The GAqP Train-the-Trainer Program is a five-day in-country training course for extension specialists or their equivalent and other individuals from the country with responsibilities for education and outreach on aquaculture food safety.
JIFSAN has worked with the Johnson Diversey Corporation through the Johnson Diversey International Food Safety Initiative (JDIFSI) to develop the Good Aquaculture Practices Training Program (GAqP). A development and teaching team was formed consisting of seafood specialists from the University of Maryland, Virginia Polytechnic Institute and State University, the FDA and JohnsonDiversey.
A pilot program was offered in Viet Nam on November 13-17, 2006. It is noteworthy that the pilot program coincided with the President's visit, with approval of a bill to normalize US trade relations with Viet Nam and is prelude to its entrance to the WTO. Since its initial offer it has been held in seven countries.
- 2006 - Vietnam
- 2008 - Thailand, Indonesia
- 2009, 2010, 2011 - Bangladesh
- 2010 - Malaysia
- 2011 - China
- 2012 - India
A typical program includes lectures, presentations, problem analysis, pond farm and production facility visits and evaluation. A key component of the program is the on farm and production facility visit. These visits allow the participants to evaluate their local practices and make recommendations for improvement under the guidance of the teaching team. The GAqPs recommendations are globally applicable and independent of location or agricultural and industrial circumstances. Future trainers can use the manual and materials free of charge.
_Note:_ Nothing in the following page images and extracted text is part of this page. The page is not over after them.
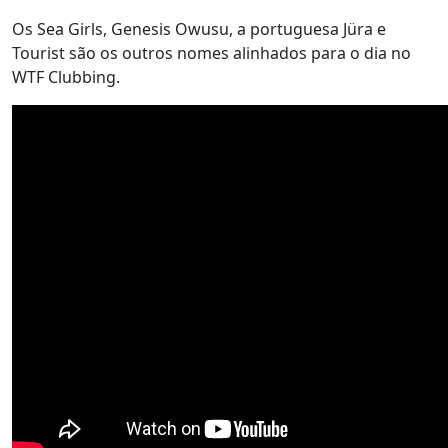
Os Sea Girls, Genesis Owusu, a portuguesa Jüra e
Tourist são os outros nomes alinhados para o dia no
WTF Clubbing.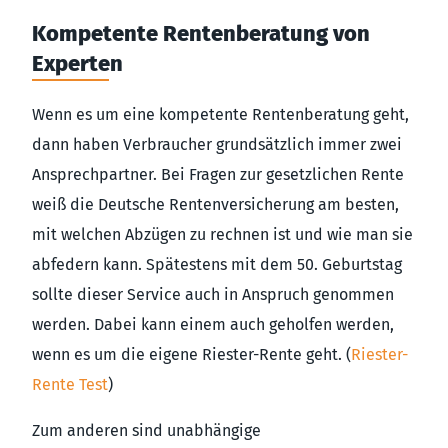
Kompetente Rentenberatung von
Experten
Wenn es um eine kompetente Rentenberatung geht,
dann haben Verbraucher grundsätzlich immer zwei
Ansprechpartner. Bei Fragen zur gesetzlichen Rente
weiß die Deutsche Rentenversicherung am besten,
mit welchen Abzügen zu rechnen ist und wie man sie
abfedern kann. Spätestens mit dem 50. Geburtstag
sollte dieser Service auch in Anspruch genommen
werden. Dabei kann einem auch geholfen werden,
wenn es um die eigene Riester-Rente geht. (
Riester-
Rente Test
)
Zum anderen sind unabhängige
The course includes a module on Effective Training to assist in developing the best program to fit available teaching resources, audience needs and cultural and political circumstances.
Typical Program Content
- Aquaculture Product Safety and Consumer Health
- Trade and Aquaculture Products
- HACCP Applications in Shrimp Hatchery Operations
- Growout Pond and Water Quality Management & Water Quality
- Traceability From Farm to Table
- Prerequisite Programs for Good Manufacturing Practices (GMPs)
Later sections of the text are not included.